1911 Encyclopædia Britannica/Löwe, Johann Karl Gottfried
|←Lowe, Sir Hudson||1911 Encyclopædia Britannica, Volume 17
Löwe, Johann Karl Gottfried
|Lowell, Abbott Lawrence→|
|See also Johann Carl Gottfried Loewe on Wikipedia; and our 1911 Encyclopædia Britannica disclaimer.|
LÖWE, JOHANN KARL GOTTFRIED (1796-1869), German composer, was born at Löbejün, near Halle, on the 30th of November 1796, and was a choir-boy at Köthen from 1807 to 1809, when he went to the Franke Institute at Halle, studying music with Türk. The beauty of Lowe's voice brought him under the notice of Madame de Staël, who procured him a pension from Jérôme Bonaparte, then king of Westphalia; this stopped in 1813, on the flight of the king. He entered the University of Halle as a theological student, but was appointed cantor at Stettin in 1820, and director of the town music in 1821, in which year he married Julie von Jacob, who died in 1823. His second wife, Auguste Lange, was an accomplished singer, and they appeared together in his oratorio performances with great success. He retained his office at Stettin for 46 years, when, after a stroke of paralysis, he was somewhat summarily dismissed. He retired to Kiel, and died on the 20th of April 1869. He undertook many concert tours during his tenure of the post at Stettin, visiting Vienna, London, Sweden, Norway and Paris. His high soprano voice (he could sing the music of the “Queen of Night” in Die Zauberflöte as a boy) had developed into a fine tenor.

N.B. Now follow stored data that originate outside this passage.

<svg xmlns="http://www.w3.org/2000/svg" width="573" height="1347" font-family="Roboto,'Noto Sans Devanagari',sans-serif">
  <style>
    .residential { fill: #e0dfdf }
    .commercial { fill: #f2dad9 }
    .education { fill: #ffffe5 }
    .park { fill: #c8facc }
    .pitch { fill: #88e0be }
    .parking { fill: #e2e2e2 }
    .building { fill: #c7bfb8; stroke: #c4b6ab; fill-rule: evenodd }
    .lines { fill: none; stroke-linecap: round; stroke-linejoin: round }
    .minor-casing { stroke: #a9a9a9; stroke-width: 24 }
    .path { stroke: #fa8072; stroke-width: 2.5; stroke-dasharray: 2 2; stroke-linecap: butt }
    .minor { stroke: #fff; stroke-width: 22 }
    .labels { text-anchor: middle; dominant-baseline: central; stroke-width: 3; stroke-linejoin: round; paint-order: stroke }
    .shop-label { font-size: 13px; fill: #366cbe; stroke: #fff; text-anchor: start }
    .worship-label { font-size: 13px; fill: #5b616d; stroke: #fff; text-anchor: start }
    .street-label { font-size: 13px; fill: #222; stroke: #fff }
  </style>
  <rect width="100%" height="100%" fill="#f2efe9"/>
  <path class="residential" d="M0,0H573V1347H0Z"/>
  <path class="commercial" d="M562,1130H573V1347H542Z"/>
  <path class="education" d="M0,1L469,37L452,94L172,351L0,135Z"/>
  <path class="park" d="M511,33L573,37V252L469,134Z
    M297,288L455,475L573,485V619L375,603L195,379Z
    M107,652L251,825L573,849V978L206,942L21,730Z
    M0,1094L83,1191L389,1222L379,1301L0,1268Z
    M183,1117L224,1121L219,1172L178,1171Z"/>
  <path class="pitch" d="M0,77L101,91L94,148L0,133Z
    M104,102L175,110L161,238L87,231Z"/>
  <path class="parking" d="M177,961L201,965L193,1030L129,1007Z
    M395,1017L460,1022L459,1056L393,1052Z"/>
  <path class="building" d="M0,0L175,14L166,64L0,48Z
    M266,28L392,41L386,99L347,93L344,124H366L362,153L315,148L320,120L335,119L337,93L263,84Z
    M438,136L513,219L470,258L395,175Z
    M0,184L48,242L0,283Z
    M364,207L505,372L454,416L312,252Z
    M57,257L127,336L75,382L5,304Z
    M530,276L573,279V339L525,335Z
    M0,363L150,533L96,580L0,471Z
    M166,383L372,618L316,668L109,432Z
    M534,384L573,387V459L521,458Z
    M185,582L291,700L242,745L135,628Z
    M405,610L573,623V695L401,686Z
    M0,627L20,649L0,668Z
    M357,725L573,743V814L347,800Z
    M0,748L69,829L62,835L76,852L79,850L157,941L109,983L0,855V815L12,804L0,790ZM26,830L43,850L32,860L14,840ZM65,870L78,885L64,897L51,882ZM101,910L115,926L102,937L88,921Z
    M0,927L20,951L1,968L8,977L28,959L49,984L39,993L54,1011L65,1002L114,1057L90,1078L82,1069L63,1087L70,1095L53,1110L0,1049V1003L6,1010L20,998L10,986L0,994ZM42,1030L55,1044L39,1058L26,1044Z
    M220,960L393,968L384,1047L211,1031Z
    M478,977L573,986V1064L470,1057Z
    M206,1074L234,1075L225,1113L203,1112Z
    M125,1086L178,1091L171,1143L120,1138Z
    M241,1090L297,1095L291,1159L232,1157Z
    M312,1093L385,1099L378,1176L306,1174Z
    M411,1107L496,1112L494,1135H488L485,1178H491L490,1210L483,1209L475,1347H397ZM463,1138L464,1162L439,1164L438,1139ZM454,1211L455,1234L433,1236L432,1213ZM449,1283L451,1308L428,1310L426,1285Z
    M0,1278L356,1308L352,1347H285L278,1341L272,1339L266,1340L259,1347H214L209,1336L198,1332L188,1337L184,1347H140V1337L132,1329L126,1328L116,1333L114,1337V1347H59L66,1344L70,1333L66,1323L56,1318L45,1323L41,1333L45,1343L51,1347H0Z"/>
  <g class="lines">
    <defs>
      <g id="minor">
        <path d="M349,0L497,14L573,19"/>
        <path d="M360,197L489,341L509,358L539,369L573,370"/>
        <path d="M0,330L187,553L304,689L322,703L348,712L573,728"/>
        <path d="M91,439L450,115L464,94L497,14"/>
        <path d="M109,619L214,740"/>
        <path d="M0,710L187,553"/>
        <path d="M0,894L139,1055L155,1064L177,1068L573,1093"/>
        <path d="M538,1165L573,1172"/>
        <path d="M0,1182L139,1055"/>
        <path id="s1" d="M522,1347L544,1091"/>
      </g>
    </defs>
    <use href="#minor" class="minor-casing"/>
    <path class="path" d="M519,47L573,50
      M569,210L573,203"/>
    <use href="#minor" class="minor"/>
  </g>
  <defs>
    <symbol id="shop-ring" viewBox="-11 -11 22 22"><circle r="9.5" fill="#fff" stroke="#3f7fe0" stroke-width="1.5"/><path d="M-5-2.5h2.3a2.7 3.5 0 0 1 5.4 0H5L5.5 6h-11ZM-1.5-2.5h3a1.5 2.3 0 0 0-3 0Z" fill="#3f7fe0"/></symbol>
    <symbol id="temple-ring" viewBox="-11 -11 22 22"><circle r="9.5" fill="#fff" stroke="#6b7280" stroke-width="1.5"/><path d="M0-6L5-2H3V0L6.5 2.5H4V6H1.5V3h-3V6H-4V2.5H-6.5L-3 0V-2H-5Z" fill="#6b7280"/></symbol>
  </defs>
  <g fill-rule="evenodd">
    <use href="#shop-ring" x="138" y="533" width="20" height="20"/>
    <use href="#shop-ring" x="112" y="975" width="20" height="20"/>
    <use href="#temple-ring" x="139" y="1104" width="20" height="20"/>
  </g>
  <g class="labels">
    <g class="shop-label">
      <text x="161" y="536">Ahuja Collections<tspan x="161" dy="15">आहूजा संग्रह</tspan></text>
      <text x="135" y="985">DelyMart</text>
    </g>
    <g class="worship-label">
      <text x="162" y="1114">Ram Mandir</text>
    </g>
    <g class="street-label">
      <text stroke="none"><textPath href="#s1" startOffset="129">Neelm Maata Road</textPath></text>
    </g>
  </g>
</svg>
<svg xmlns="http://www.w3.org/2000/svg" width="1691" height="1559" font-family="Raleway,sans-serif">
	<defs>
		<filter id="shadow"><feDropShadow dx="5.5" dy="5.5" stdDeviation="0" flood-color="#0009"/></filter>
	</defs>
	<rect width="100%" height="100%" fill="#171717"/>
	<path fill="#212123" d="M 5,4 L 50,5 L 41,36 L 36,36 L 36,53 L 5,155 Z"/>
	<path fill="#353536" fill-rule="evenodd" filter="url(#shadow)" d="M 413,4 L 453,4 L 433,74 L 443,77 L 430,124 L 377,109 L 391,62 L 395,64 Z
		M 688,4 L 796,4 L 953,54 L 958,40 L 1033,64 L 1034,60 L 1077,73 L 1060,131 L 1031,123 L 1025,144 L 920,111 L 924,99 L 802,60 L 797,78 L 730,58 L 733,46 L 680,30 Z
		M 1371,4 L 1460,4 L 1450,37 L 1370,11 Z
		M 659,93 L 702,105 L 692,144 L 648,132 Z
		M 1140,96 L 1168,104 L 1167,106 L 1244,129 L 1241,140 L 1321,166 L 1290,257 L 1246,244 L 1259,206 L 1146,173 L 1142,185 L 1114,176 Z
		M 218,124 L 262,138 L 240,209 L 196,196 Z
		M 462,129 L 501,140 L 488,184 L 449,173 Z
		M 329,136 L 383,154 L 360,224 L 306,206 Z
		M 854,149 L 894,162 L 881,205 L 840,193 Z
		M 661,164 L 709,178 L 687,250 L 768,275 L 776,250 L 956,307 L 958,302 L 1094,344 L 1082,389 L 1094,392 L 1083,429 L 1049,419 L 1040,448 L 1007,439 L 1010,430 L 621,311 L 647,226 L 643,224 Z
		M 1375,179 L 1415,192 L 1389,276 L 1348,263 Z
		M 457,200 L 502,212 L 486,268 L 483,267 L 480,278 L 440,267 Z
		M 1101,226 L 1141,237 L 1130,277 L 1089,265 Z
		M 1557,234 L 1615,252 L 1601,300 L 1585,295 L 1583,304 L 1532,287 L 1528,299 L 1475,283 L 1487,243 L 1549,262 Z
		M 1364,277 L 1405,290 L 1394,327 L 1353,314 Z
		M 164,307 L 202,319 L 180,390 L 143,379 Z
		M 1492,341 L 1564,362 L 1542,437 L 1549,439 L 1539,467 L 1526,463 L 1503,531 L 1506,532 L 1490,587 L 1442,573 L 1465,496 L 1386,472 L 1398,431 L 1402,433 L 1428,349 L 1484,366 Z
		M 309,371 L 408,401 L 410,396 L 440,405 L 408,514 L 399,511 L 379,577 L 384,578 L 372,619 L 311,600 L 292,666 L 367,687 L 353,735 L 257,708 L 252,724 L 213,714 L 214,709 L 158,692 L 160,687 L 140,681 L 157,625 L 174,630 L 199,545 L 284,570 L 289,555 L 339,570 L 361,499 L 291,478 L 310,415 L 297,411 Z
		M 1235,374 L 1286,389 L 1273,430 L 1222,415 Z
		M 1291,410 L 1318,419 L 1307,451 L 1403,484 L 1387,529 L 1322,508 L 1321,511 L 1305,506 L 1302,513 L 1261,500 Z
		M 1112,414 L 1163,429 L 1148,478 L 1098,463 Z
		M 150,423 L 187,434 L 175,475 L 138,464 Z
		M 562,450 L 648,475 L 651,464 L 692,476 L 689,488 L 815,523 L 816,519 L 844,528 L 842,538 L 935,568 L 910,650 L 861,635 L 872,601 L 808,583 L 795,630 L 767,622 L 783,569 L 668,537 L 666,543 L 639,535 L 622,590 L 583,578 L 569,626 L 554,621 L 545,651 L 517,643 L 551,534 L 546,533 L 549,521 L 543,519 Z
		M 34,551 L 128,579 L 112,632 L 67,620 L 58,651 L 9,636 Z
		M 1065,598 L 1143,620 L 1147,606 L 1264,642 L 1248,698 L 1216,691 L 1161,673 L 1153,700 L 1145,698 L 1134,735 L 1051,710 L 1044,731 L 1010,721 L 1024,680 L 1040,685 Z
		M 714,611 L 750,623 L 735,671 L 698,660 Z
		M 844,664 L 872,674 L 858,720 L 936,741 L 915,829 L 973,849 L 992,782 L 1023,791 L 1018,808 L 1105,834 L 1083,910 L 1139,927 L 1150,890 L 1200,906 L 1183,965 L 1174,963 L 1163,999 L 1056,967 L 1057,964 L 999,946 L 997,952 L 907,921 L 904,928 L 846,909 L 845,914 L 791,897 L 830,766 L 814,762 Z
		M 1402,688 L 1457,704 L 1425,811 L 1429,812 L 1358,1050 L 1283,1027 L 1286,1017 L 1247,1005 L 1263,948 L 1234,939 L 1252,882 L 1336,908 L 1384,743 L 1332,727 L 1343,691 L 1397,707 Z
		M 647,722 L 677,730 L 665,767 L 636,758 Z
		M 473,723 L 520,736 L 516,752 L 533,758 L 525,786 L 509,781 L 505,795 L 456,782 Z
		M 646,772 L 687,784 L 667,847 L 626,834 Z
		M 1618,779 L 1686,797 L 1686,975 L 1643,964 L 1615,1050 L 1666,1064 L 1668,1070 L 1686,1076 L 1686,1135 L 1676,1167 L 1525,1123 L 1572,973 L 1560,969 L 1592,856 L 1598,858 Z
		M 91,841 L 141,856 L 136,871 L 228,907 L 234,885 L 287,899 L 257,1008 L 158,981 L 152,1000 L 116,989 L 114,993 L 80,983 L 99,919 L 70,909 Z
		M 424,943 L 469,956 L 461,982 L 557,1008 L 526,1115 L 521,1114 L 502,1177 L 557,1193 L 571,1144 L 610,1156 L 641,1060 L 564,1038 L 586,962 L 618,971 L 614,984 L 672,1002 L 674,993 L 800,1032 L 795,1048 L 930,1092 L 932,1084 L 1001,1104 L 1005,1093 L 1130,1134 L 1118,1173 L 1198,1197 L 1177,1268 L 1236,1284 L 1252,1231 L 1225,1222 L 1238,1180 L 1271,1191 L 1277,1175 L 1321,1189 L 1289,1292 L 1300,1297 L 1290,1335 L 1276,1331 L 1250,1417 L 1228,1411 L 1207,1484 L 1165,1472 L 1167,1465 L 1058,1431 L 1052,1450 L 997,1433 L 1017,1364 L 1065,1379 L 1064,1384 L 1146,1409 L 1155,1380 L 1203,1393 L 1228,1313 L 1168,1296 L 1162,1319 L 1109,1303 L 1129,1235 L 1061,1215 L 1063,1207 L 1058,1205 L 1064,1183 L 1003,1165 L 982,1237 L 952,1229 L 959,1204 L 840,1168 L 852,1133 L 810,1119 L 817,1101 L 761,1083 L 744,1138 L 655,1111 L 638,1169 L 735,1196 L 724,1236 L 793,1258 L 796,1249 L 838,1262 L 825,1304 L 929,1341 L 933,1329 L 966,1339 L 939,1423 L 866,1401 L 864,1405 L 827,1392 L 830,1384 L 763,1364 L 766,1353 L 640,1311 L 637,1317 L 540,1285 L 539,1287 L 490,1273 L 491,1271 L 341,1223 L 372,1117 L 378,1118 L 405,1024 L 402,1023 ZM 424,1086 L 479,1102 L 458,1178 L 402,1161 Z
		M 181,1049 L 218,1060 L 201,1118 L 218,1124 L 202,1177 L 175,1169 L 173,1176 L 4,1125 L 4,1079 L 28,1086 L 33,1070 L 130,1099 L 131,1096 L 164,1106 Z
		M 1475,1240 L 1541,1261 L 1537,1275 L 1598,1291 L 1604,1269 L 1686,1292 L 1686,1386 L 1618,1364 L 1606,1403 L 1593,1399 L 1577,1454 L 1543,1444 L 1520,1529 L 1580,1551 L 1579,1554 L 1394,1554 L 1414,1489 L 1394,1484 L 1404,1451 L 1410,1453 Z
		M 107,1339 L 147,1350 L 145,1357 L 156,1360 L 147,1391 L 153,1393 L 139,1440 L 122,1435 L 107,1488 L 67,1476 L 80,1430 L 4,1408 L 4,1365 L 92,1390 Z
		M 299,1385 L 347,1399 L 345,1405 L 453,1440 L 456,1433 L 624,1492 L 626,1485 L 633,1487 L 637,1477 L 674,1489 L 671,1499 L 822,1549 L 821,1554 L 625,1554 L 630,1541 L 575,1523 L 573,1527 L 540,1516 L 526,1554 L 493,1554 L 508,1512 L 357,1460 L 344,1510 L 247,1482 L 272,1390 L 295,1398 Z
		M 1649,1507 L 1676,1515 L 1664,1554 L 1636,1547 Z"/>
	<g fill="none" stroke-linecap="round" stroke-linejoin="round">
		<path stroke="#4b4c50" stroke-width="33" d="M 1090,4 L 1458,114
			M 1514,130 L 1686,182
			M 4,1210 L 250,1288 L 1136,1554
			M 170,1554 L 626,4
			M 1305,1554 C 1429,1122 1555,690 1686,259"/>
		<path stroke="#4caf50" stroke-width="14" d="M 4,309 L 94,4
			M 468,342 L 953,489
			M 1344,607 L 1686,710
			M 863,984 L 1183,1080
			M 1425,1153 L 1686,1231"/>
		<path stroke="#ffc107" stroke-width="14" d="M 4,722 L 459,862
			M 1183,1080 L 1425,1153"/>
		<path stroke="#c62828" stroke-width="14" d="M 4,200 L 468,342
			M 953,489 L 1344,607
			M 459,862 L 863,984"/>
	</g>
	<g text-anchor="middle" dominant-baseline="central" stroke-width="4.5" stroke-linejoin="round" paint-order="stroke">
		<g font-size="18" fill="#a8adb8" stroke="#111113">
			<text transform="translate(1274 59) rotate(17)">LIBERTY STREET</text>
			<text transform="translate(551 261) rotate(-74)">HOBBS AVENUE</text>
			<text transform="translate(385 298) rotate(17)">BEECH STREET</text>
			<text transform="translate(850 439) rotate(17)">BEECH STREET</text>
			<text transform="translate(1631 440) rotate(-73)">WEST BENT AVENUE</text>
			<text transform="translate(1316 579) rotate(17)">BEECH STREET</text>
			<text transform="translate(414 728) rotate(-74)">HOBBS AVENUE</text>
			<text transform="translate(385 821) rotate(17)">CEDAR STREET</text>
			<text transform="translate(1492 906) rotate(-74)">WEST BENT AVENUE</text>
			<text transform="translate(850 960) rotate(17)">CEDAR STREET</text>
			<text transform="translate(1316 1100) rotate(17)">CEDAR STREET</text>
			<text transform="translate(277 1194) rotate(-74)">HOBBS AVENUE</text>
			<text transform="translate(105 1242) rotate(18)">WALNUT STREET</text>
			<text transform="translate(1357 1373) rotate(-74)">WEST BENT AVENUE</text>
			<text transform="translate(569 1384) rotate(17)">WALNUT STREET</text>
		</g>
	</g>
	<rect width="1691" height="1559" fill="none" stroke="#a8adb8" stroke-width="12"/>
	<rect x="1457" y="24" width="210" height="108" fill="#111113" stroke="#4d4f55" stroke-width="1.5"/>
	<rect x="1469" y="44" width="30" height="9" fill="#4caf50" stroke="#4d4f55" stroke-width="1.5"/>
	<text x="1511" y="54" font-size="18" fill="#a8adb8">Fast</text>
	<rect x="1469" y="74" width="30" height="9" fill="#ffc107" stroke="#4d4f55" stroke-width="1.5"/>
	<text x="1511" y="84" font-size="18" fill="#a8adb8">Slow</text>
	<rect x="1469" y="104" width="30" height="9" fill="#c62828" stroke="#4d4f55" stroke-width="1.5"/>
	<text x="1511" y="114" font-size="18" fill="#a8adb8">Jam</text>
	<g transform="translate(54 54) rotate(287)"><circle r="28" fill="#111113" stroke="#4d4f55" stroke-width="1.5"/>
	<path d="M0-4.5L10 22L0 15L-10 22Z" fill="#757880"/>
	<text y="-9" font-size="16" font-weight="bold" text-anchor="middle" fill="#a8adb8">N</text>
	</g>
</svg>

Löwe was a voluminous composer, and wrote five operas, of which only one, Die drei Wünsche, was performed at Berlin in 1834, without much success; seventeen oratorios, many of them for male voices unaccompanied, or with short instrumental interludes only; choral ballads, cantatas, three string quartets, a pianoforte trio; a work for clarinet and piano, published posthumously; and some piano solos. But the branch of his art by which he is remembered, and in which he must be admitted to have attained perfection, is the solo ballad with pianoforte accompaniment. His treatment of long narrative poems, in a clever mixture of the dramatic and lyrical styles, was undoubtedly modelled on the ballads of Zumsteeg, and has been copied by many composers since his day. His settings of the “Erlkönig” (a very early example), “Archibald Douglas,” “Heinrich der Vogler,” “Edward” and “Die Verfallene Mühle,” are particularly fine.